While trying to get our own users, we also started looking for API customers. Soon we were negotiating with mobile apps which had tens of millions of users, needed our AI API to gain revenue, and wanted to share that revenue with us. API access revenue share would have been millions if not tens of millions per app. Unfortunately, our investors did not know what an API is and pulled out when we did not meet the registered user quota. As a consequence, we had to inform the mobile app we were negotiating with that we decided not to make millions for them and us. I have never witnessed a bigger business blunder in my life, nor has anyone else I ever met.
The most general point of the story is that investing in niche technology requires knowledge of niche technology, which is much rarer than media likes to show. Real understanding of technology is not something that is gained by reading magazines and buying tech gadgets. Just like Mozart, understanding of technology is something that is obvious at an early age.
More practical point of the story is that APIs are very important.
Data can be accessed either via the interface or via the API. The interface always has less data, is slow to use, dictates its own ideology, visualization, and experience, and is biased. APIs on the other side allow free and direct access to data and features. Most relevant organizations and apps allow APIs and the number of APIs will only grow in coming years.
APIs can, for example, allow access to third-party customer and partner data, automated purchases and advertising, or AI features as mentioned above. All of these are too hard to develop internally or impossible to access via the interface. Being able to access APIs makes the company much more competitive especially as digital content and sales grow in importance for the internal teams and customers.

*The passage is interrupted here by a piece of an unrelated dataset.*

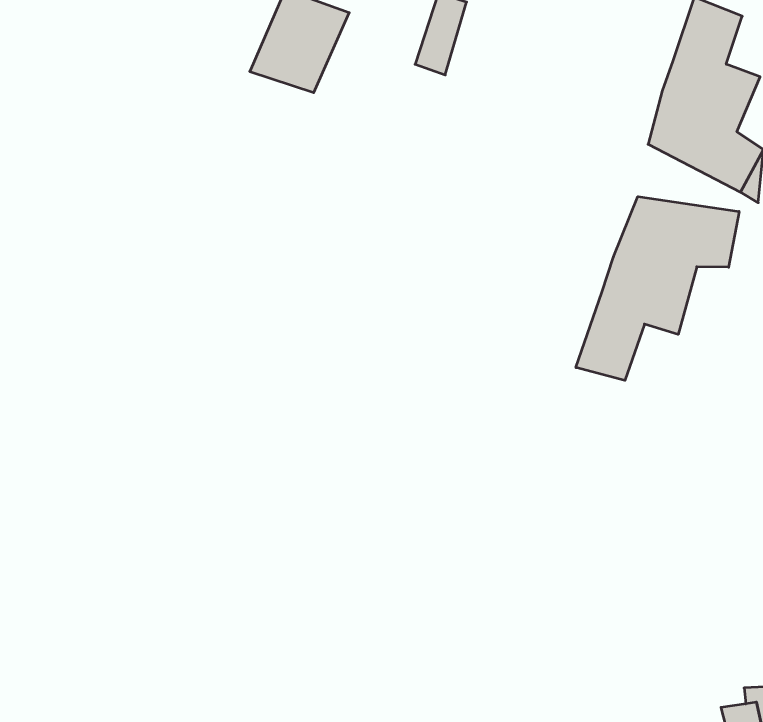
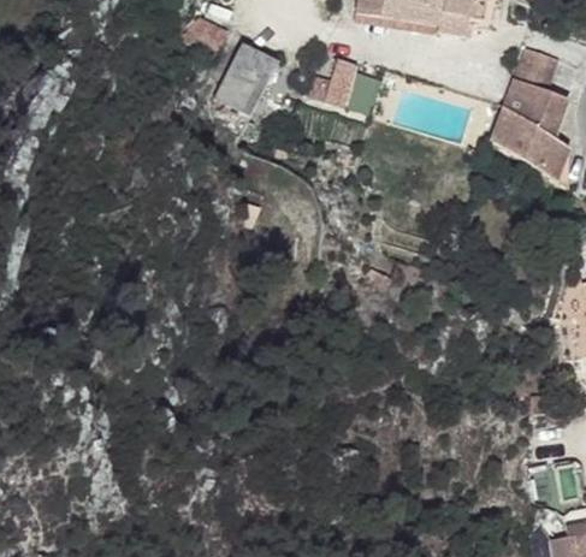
building: [576,197,739,380] -> none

Using and building APIs is a necessary component of growth. Companies that master it first will be drastically more competitive because entry-level resources to use APIs are higher than basic technologies. To use APIs companies must invest in highly skilled dedicated development teams which understand the niche business logic. Building such teams usually takes one or more years. The sooner the investment is started, the better.
It is impossible to explain how APIs can help grow a business in a single post. My goal was to spark your interest so you can slowly gain an understanding of “behind the interface” world of data and algorithms. There is much more to digital than what is seen on the screen.